LEANING INTO AN AI FUTURE
While the AI art bandwagon is in motion, some experts warn that it hasn’t accelerated at the pace the hype implies.
“The length of the video generated by Sora, one of the most prominent text-to-video models, still does not exceed one minute,” said Professor Bo An, Professor in Computer Science and Engineering and Co-Director of the Artificial Intelligence Research Institute at Singapore’s Nanyang Technological University.
“Developing new techniques to more accurately encode the prompts provided by users to generate desired outputs (such as) images that exactly match the user-provided prompts, and long-duration videos, would be important to apply AI models to the field of art.”
Professor Risqi takes a bleaker view of the future.
“If AI algorithms become too advanced, there is a risk that they could replace human artists altogether. This might lead to a loss of jobs and opportunities in the creative industry,” he warned.

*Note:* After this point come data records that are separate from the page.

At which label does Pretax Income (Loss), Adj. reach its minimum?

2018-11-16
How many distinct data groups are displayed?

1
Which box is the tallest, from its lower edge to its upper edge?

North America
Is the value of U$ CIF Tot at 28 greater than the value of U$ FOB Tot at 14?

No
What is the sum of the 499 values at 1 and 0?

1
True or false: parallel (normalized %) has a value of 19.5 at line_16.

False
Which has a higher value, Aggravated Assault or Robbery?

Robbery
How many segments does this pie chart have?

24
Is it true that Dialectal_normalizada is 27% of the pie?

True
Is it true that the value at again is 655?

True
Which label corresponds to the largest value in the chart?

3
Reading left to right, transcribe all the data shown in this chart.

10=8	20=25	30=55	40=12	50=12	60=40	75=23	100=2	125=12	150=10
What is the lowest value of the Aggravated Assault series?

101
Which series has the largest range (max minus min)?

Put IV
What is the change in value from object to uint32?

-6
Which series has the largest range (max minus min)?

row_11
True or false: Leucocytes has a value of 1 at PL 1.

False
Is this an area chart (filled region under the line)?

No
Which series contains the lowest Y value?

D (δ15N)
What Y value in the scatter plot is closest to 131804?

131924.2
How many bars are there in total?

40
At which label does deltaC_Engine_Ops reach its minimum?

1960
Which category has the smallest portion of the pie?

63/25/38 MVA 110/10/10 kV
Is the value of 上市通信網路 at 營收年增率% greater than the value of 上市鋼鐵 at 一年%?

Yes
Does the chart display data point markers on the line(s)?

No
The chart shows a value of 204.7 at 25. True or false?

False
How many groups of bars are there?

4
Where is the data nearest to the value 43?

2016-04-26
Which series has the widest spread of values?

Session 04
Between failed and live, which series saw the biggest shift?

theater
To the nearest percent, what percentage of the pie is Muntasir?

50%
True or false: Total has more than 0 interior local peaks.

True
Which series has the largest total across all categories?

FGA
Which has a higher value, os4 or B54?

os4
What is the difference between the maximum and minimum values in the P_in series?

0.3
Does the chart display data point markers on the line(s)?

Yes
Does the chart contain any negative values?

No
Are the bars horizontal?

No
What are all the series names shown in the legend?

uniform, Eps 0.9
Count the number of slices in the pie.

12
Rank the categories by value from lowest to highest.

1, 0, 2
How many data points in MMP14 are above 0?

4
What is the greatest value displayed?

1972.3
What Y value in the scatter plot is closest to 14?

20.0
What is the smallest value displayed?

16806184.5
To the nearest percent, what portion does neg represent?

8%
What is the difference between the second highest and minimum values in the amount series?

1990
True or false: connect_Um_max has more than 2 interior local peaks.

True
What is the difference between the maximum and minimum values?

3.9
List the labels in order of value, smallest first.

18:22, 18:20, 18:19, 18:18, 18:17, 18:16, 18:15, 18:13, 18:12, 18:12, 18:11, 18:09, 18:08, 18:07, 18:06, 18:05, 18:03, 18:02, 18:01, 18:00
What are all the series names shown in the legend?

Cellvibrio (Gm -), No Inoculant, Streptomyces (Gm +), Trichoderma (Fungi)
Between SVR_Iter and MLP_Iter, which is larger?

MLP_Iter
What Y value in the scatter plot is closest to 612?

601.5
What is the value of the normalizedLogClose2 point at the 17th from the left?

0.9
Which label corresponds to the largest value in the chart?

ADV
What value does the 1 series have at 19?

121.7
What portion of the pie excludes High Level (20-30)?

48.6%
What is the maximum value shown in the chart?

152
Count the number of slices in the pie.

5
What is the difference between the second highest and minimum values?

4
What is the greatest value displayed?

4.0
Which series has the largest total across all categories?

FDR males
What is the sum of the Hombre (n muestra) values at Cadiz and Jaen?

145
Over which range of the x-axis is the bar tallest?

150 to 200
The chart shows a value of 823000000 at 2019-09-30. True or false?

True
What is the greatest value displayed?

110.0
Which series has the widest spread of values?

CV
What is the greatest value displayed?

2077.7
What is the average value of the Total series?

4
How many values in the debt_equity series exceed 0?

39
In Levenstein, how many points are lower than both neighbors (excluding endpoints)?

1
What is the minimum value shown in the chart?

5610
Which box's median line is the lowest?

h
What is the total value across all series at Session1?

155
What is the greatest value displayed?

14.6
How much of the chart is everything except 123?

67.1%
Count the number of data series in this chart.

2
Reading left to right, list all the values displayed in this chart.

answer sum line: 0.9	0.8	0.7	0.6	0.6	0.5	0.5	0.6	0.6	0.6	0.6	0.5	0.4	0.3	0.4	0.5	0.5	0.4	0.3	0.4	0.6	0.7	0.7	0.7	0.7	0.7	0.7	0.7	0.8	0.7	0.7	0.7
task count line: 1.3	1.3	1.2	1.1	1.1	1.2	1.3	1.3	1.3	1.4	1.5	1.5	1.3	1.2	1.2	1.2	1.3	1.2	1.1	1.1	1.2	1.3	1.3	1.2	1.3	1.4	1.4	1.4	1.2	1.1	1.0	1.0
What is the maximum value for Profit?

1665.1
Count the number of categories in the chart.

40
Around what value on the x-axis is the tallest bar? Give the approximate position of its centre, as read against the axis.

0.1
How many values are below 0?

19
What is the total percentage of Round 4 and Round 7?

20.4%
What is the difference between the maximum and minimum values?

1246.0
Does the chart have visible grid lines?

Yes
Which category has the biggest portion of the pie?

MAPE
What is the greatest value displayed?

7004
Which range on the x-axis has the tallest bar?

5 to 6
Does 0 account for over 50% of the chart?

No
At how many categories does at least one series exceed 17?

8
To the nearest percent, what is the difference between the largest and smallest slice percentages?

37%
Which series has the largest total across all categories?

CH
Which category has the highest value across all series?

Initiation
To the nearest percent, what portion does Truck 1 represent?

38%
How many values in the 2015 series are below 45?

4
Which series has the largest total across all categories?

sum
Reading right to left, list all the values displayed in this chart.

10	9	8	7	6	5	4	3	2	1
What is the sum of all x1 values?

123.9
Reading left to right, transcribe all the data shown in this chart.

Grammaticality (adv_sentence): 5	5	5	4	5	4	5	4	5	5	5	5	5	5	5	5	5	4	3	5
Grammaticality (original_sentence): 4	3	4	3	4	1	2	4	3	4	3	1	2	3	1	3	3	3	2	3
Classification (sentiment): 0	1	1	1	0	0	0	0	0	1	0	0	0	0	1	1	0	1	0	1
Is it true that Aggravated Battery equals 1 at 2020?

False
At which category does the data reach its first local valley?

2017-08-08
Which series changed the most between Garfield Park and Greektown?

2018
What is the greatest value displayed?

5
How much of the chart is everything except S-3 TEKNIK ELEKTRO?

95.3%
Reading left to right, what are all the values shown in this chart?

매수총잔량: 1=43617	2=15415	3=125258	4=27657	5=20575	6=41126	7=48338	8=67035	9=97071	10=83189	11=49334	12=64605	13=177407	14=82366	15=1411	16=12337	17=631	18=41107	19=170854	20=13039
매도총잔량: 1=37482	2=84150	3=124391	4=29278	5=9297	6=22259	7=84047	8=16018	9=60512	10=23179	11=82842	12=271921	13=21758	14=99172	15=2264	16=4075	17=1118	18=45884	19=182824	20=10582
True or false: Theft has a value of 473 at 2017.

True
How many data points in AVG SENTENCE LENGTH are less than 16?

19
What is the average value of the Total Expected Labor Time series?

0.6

But for Mr Cabral and his precolonial, virtual city, looking forward means looking back.
What is happening with AI in the region reminds him of a specifically Western period of history, an era of fervent cultural and artistic activity that marked the transition to modernity in the 15th and 16th centuries.
“The concept of creativity is undergoing a significant transformation,” he said. “I perceive a shift reminiscent of the Renaissance—a period devoid of rigid distinctions.
"In this new era, an individual can seamlessly embody the roles of a mathematician and a poet simultaneously.”